Over the years, some investigators thought Joyce might be an unconfirmed victim of serial killer Ted Bundy, in part because he was known to be in the Pacific Northwest at that time and because Joyce was attractive and physically similar to his other victims.
That remains a possibility, but Myers said Bundy is more likely a side issue, someone investigators looked at when other leads went cold.
"There's no real evidence he was involved or in the area," he said. "It seems like any time someone was caught murdering someone on a college campus, investigators looked to see if they'd been in Pullman. There's always a chance that it was a complete stranger, but more than likely it was someone who was close and in her circle of friends. The vast majority of people who are murdered are killed by someone who knows them and who has access to them."
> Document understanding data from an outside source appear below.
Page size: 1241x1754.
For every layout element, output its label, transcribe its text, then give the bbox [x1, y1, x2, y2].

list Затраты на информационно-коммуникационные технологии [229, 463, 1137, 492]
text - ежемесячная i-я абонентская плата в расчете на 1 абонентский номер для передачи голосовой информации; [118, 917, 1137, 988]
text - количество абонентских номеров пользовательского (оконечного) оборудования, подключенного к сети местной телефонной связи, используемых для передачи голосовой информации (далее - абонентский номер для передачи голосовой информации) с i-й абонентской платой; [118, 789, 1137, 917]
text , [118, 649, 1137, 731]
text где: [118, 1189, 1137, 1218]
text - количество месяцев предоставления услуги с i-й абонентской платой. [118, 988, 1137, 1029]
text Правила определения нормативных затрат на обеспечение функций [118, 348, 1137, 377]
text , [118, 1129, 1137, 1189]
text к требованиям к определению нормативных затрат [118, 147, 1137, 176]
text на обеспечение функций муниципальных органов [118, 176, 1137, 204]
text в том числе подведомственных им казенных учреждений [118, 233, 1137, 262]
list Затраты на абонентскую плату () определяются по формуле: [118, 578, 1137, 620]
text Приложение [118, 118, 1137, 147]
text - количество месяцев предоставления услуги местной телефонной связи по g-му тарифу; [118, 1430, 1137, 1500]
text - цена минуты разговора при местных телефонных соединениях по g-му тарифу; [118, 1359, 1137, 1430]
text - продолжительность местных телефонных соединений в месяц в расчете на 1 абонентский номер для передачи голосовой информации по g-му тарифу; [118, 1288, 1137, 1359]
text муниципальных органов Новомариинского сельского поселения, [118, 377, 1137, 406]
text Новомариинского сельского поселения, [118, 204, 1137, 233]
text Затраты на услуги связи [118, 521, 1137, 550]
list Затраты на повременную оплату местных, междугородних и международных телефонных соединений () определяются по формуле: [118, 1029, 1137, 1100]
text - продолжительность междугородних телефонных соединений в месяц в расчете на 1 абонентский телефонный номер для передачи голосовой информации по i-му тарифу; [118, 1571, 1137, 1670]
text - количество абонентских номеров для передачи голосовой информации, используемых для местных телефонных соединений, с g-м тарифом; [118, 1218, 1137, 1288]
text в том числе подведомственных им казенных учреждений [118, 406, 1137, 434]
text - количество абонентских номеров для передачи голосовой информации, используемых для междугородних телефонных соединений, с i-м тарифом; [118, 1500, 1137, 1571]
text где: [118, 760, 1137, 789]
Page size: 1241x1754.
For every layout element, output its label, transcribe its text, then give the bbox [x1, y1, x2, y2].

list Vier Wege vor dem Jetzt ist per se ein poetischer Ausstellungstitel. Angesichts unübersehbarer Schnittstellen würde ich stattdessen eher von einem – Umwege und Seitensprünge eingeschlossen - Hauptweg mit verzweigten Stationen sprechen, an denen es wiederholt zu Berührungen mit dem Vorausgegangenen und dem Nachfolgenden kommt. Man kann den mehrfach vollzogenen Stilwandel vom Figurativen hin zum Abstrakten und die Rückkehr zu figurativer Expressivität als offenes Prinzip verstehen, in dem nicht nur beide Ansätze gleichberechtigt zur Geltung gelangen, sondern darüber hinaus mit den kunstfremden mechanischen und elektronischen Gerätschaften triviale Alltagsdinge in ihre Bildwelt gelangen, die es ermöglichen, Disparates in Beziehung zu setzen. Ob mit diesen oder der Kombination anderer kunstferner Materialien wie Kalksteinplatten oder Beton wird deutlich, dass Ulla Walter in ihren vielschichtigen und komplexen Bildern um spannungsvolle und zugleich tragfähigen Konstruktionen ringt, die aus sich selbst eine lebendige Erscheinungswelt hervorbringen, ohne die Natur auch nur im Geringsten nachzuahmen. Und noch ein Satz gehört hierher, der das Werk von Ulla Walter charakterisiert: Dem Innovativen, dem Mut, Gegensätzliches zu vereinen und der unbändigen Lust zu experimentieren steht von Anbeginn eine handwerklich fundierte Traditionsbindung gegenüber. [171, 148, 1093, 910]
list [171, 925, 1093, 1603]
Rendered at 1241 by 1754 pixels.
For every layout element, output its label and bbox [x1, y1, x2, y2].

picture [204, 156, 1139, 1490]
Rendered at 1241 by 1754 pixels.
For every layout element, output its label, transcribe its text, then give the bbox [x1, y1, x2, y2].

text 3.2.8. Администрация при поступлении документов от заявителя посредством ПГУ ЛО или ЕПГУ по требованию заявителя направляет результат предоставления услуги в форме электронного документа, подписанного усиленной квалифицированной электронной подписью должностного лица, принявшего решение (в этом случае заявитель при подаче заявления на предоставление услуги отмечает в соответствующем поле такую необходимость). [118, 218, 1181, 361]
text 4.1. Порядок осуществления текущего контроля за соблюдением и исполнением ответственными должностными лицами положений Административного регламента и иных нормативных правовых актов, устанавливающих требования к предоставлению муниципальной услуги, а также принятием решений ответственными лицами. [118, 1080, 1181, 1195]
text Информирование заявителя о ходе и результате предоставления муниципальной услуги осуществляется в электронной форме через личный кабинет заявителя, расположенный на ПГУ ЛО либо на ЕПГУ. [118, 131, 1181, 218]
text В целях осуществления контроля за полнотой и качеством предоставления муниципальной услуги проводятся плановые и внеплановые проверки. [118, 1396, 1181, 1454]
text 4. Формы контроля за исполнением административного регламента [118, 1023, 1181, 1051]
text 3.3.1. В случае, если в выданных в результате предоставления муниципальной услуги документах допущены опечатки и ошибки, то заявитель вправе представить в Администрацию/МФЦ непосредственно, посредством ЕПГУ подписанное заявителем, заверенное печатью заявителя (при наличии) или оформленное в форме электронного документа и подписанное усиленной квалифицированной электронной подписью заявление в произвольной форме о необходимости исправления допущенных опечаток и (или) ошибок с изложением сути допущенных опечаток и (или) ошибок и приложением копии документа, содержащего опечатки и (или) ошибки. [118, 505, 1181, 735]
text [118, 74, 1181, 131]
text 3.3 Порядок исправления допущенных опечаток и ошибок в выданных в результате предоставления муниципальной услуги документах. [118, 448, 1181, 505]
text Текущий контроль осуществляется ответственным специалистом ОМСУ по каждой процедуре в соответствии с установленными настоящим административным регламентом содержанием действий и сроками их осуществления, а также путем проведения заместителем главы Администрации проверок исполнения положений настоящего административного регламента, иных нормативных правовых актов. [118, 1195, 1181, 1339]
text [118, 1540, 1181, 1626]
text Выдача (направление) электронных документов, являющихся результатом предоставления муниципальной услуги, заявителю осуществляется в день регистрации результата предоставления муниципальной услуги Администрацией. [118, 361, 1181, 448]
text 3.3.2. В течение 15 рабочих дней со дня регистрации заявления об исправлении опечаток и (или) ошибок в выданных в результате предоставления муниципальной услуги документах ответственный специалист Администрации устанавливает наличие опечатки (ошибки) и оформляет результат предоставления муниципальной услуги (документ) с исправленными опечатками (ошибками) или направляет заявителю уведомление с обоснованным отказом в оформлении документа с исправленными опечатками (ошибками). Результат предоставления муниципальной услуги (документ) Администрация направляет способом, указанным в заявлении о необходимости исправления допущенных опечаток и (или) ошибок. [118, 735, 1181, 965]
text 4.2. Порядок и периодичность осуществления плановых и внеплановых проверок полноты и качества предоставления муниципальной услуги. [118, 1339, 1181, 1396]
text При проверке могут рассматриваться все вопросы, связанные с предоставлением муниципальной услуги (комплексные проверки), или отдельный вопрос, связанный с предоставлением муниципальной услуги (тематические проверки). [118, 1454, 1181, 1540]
Attempts are now being made to contact some of the other individuals who were in Joyce's circle of friends.
"It would be nice to bring this to a logical conclusion and hold someone responsible," said Olmstead, who inherited the LePage case after WSU Sgt. Don Maupin retired several years ago. "I think that's the ultimate goal for the LePage family and for all the officers who investigated this over the years. My worst fear is what if we were never even close? What if it was someone who slipped through the cracks, who was never identified or interviewed by the early investigators?"
After nearly 43 years, LePage said he understands the difficulty of even identifying Joyce's killer, much less bringing them to justice.
"If we can weed the list down and show that someone did or didn't do it, I'm good with that," he said. "But it would be nice to have justice. Joyce had a great future ahead of her. Her life was cut off too soon."